Fear and resistance as the virus hits Victorian distribution centres

27 July 2020
Ryan Stanton

Distribution centre workers have a prominent place in the appalling daily lists of workplace Covid-19 clusters coming out of Victoria.

There have been 12 positive cases so far at the Coles chilled distributon centre, Laverton, 10 at the StarTrack parcel distribution centre, Laverton, and 12 at the Linfox Coles distribution centre in Truganina.

Talking to some of the workers in these facilities, it’s obvious why. “People are going over each other to pick boxes,” says George. “They can’t really social distance inside the warehouse. They’ve got extra cleaners going around wiping, but that died down after a while.”

George (not his real name) has helped provide food for millions of people over the last 20 years. He works at the Woolworths chilled distribution center in Mulgrave, where most of the produce, milk and fresh meat that end up on Woolworth’s store shelves in Melbourne comes from.

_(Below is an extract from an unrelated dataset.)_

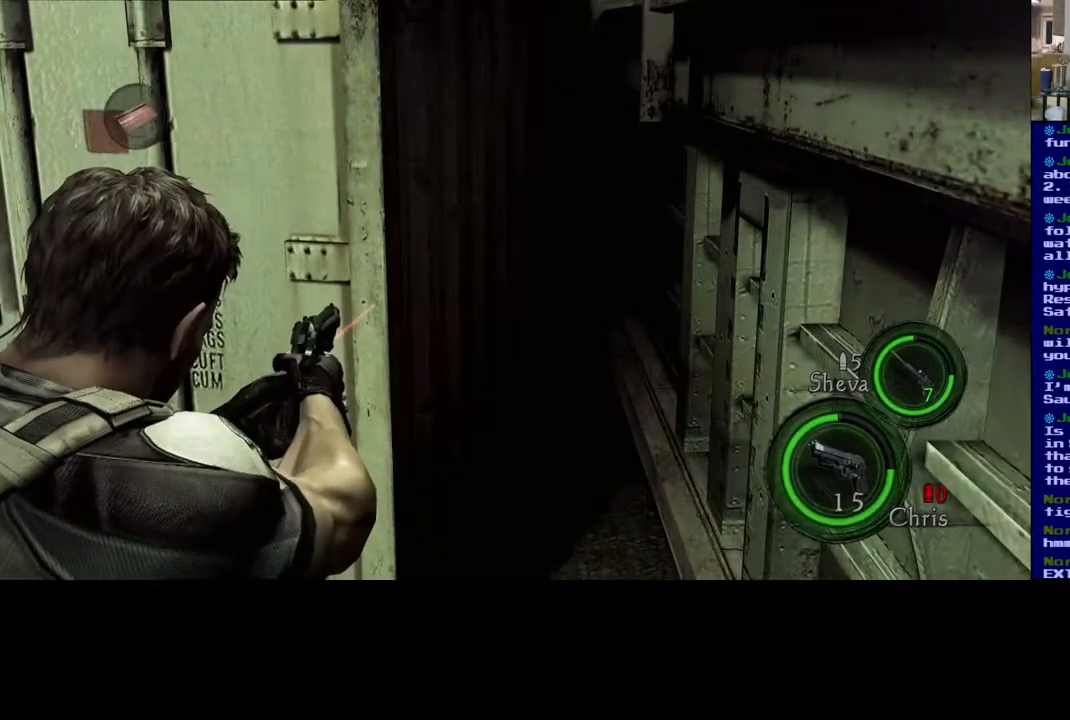
{"buttons": [], "left_stick": "left", "right_stick": "left", "events": [[233, "left_stick", "left"], [383, "right_stick", "left"]]}
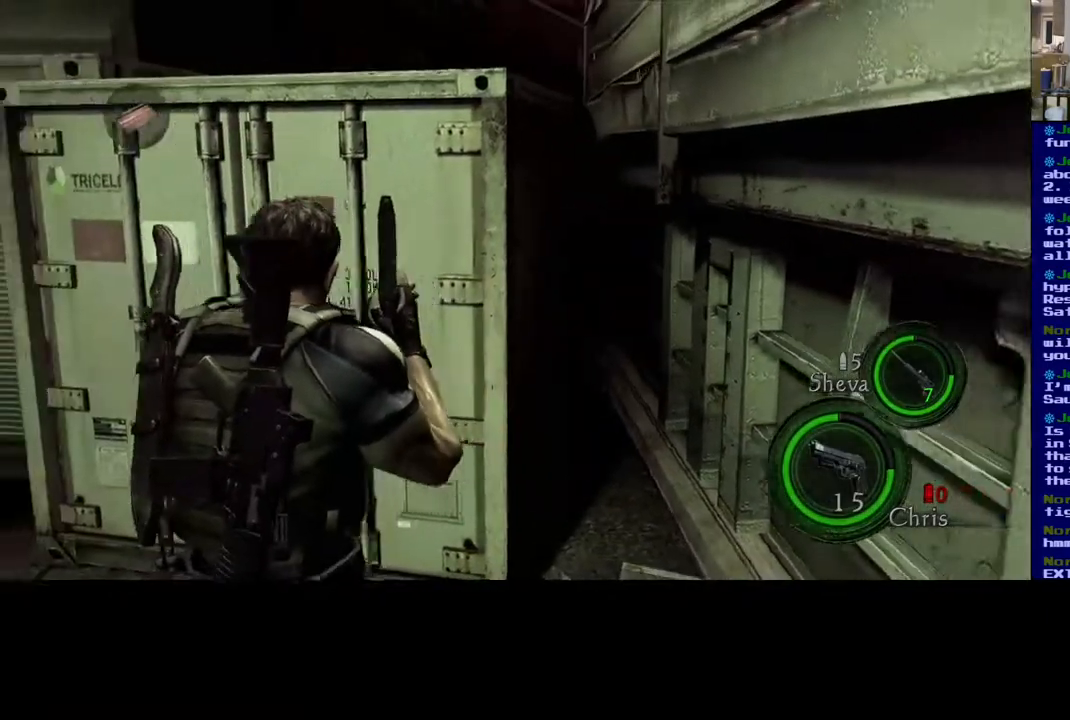
{"buttons": [], "left_stick": "up-right", "right_stick": "left", "events": [[117, "left_stick", "up-left"], [450, "left_stick", "up-right"]]}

George didn’t work last week. The week before, a worker tested positive at the Mulgrave centre. The place kept operating. Then there were another two. Once there were five positive tests, the warehouse was finally shut down. As of writing the warehouse remains closed: 21 workers have now reportedly tested positive.

Despite the obviously essential nature of the work performed by George and his roughly 350 workmates, they have largely been kept in the dark throughout the outbreak. “We don’t know when we will be back” George told Red Flag, “but we’ve heard that they have gotten clearance from the health department to open up again.”

The company hasn’t even told the workers how many are sick – they find that out through the news. After the workers were sent home last week, George was told that he had been in contact with a positive case at work and that he needed to self-isolate.

“Management didn’t tell us who was sick,” said George, “but we knew who it was. Everyone was really worried wondering whether they came in to contact with him. I got a message from DHHS saying to get the 11th day test middle of this week, but the actual day is next week…Health department messaging and corporate messaging [from Woolworths] was very confusing.”

When George asked the company and the Department of Health and Human Services (DHHS) whether he needed to isolate from his family, he couldn’t get a clear answer. He also says the company only has sketchy records of the dates and times that casuals have worked, making contact tracing more challenging.

The situation is made even worse by the complete silence coming from the union covering the workers at this distribution centre, The Shop, Distributive and Allied Employees Assosiation. According to George, the workers haven’t even received a text message from their union.

Roughly 150 full time workers at the Mulgrave centre are being paid full wages while the warehouse is shut down, without any loss to their sick pay or other entitlements. The 250 labor-hire casuals that work there, however, get nothing.

“The casuals are quite worried,” said George. “Some of them are trying to get that $1,500 payment, but it’s not going well for them. They have just been without wages this whole time, but some are concerned that they will be sent back to work too early, before it is safe.”

This was highlighted last Monday, when management unsuccessfully tried to send casuals back in to the centre while it was closed in order to clear some stock. The casuals refused to go out of concern for their health and safety.

This is an extraordinary and courageous stand from these workers, especially since the whole process to do with workplace outbreaks – like so much of our working lives – seems purposely designed to leave workers powerless. Workers overcoming this, and taking some control over their working lives in response to the renewed surge in the pandemic, would be the most important public health measure that could be implemented in Victoria.

As it is, information and legal power around workplace outbreaks is concentrated with the DHHS. The department is currently overwhelmed by the task of identifying contacts, ordering isolation, supporting those who need to isolate, and ensuring remedial measures have been implemented. And of course the department doesn’t address the issues of insecure work, low pay and lack of leave which are driving people to work and thus maintaining the high rate of infection in the current Victorian outbreak.

It was not difficult to predict that outbreaks like this would likely occur in Melbourne’s warehouses. The majority of warehouse workers live in working class areas, which are being disproportionately affected by the virus. Despite some degree of management-enforced social distancing, temperature checks and the provision of masks and hand sanitiser, these massive distribution centers are designed to maximise productivity at the expense of the health and wellbeing of its workforce.

Catching the virus is not the only thing on the minds of the Mulgrave distrubution centre workers either. Woolworths recently announced 1,300 layoffs in its Melbourne and Sydney warehouses as it transfers product to new, automated warehouses. Mulgrave will be shuttered by the end of October and its workforce will be out of a job – an unnerving proposition for these workers given double digit unemployment and unprecedented economic turmoil.

But the immediate concern of the workers is to stop the virus’ spread. “My biggest worry is that I will pass it on to my workmates,” says George. “There are diabetics here, and they obviously need to come in for the money. People realise how hard it is now.” Workers are being put in an impossible position by a system used to putting them last.